Кроме дежурных фрейлин, во дворце не показывался никто из придворного общества; граф Понятовский, показавшийся было раз, был удалён по приказу великого князя. Екатерина Алексеевна оставалась теперь почти всё время одна, так как все фрейлины, кроме тех случаев, когда она приказывала им явиться, боязливо держались в стороне от неё и предпочитали общество Елизаветы Воронцовой; все они были убеждены, что великий князь не рискнул бы так оскорблять свою супругу, не будучи уверен в том, что последняя находится в опале у государыни. Стало также известным, что Пётр Фёдорович на своих вечерних собраниях называл графиню Воронцову «жёнушкой» и высказывал уверенность стать скоро свободным и отослать назад в Германию «лукавую иностранку».

Одна великая княгиня, казалось, не замечала ничего. За столом она вела весёлую и непринуждённую беседу и оставалась глуха ко всем оскорбительным выпадам супруга. Ей ежедневно приносили книги из императорской библиотеки, и, судя по её замечаниям за столом, она, должно быть, много читала, сидя в своей комнате в часы уединения. Никто не мог угадать, что делается у неё на душе; около неё почти весь день находилась одна лишь горничная, которая даже спала около её кровати. Эта горничная могла видеть, как Екатерина Алексеевна мрачно расхаживает по своей комнате; её глаза были частенько красны от слёз, доказывавших, что в полном одиночестве не выдерживает и гордое самообладание великой княгини.

Был отдан строгий приказ, чтобы никто из дежурных по наступлении темноты не смел покидать Зимний дворец, и часовые получили приказание арестовывать всякого, кто показался бы в каком-либо из коридоров, и вести его к коменданту дворца.

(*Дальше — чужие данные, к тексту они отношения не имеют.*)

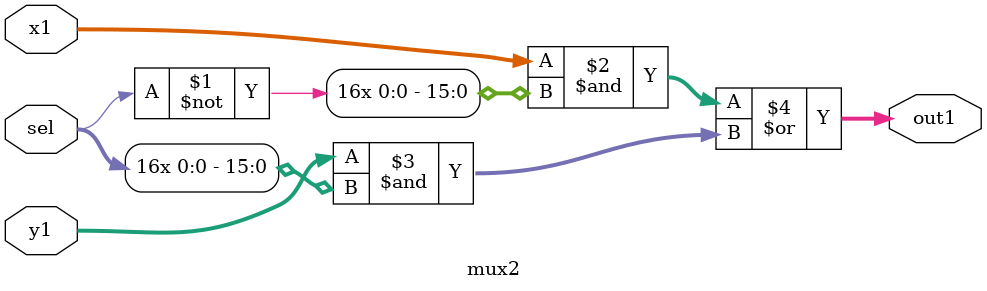
<source format=sv>

module alu #(parameter width = 16)
(   input logic signed [width-1: 0] x, y,
    input [5: 0] select,
    output logic signed [width-1: 0] out,
    output logic zr, ng
    );
 
 logic signed [width -1: 0] w1, w2, w3;
 mux_in #(width) mux_1(x, select[5: 4], w1);
 mux_in #(width) mux_2(y, select[3: 2], w2);
 
 mux2 #(width) mux_3(w1 & w2, w1 + w2, select[1], w3);
 mux2 #(width) mux_4(w3, ~w3, select[0], out);
 
 assign zr = ~( | out[width-1: 0]);
 assign ng = out[width-1];
endmodule

module mux_in #(parameter width = 16)
(   input logic signed [width-1: 0] in,
    input logic [1: 0] selec,
    output logic signed [width-1: 0] a);

    mux4 #(width) mux_in1(in, in ^ in, ~in, 0, selec, a);
endmodule

module mux4 #(parameter width = 16)
(   input logic signed [width-1: 0] n1, n2, n3, n4,
    input logic [1: 0] sele,
    output logic signed [width-1: 0] out2);

logic signed [width-1: 0] wire1, wire2;
mux2 #(width) sel1(n1, n2, sele[0], wire1);
mux2 #(width) sel2(n3, n4, sele[0], wire2);
mux2 #(width) selout(wire1, wire2, sele[1], out2);
endmodule

module mux2 #(parameter width = 16)
(   input logic signed [width-1: 0] x1, y1,
    input logic sel,
    output logic signed [width-1: 0] out1);
    
assign out1 =(x1 & {width{~sel}}) | (y1 & {width{sel}});
endmodule 



</source>
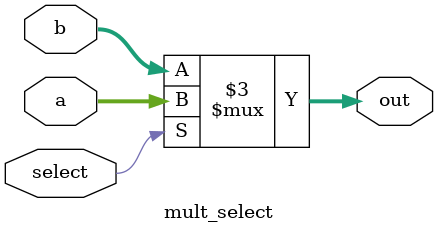
<source format=v>
module mult_select(a,b,select,out);
parameter size=8;
input    [size-1:0]a,b;
input              select;
output   [size-1:0]out;
reg      [size-1:0]out;
always@(a or b or select)
  begin
       if(select)
             out=a;
        else 
             out=b;
   end
   
endmodule
</source>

Лишь с великим трудом графу Понятовскому удалось доставить через горничную записку великой княгине. Он уведомил её, что граф Бестужев советует ей молчать, что бы ни случилось, что теперь настало время прикинуться мёртвым, что он скоро добудет поводья, ускользнувшие было из его рук, и отомстить за все опасности, грозившие теперь великой княгине.